Harold K. (Hal) Schneider (1925–1987), a seminal figure in economic anthropology, was born in 1925, in Aberdeen, South Dakota. He attended elementary and secondary school in St. Paul, Minnesota, and did his undergraduate work at Macalester College and Seabury-Western Theological Seminary, receiving a bachelor's degree in sociology, with a minor in biology, from Macalester in 1949. He then went to Northwestern University, where he was a student of Melville Herskovits, basing his dissertation on field research among the Pokot of Kenya.
Upon receiving his Ph.D. in anthropology in 1953, he moved to Lawrence University, where he eventually became chairman of the anthropology department. In 1970 he moved to Indiana University, where remained until he died in 1987.
Schneider focused on East Africa in his field work, and was especially influenced by his study of the Turu in Tanzania. His mentor, Melville Herskovits, had also focused on East African pastoral peoples, and in this, as well as in Schneider's continued interest in morality and aesthetics, the pupil followed the teacher.
Active in creating the nascent field of economic anthropology, he was the first president of the Society for Economic Anthropology, serving from 1980 until 1982. His focus on economic anthropology is first evident in his dissertation, on the ways in which cattle were used by a pastoral people in East Africa. His early contribution was as an articulate advocate for the formalist perspective in economic anthropology.
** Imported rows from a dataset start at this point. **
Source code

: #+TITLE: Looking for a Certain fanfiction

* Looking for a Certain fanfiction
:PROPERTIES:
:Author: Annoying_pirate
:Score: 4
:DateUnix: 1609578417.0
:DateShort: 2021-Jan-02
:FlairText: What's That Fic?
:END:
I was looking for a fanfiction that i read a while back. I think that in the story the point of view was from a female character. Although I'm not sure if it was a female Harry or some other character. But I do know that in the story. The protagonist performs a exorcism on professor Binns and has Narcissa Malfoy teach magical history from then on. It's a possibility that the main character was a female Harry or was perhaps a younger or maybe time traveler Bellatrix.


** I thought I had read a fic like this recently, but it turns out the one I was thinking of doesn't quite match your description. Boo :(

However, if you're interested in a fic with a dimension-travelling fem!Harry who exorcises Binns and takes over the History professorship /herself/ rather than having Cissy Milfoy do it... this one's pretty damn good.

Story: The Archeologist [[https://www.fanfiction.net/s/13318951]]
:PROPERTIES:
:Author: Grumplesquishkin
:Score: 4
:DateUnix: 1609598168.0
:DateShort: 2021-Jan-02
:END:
Schneider thought it useful to view human behavior as optimizing behavior, in the tradition of neoclassical economics, and thought that this optimizing behavior manifested itself even among peoples without money or markets. Schneider was compelled to argue forcefully against the prevailing substantivist perspective, which held that optimizing behavior was characteristic only of societies with markets. The debate took place in academic journals and conferences, and "peaked with the publication of Marshall Sahlins' Stone Age Economics (1972) and Schneider's Economic Man (1974)". The debate was fundamentally about the relationship between academic economics and academic anthropology, with formalists eager to use the methods of economics and substantivists equally determined to keep economics out of anthropology. By the late 1970s the debate had died down.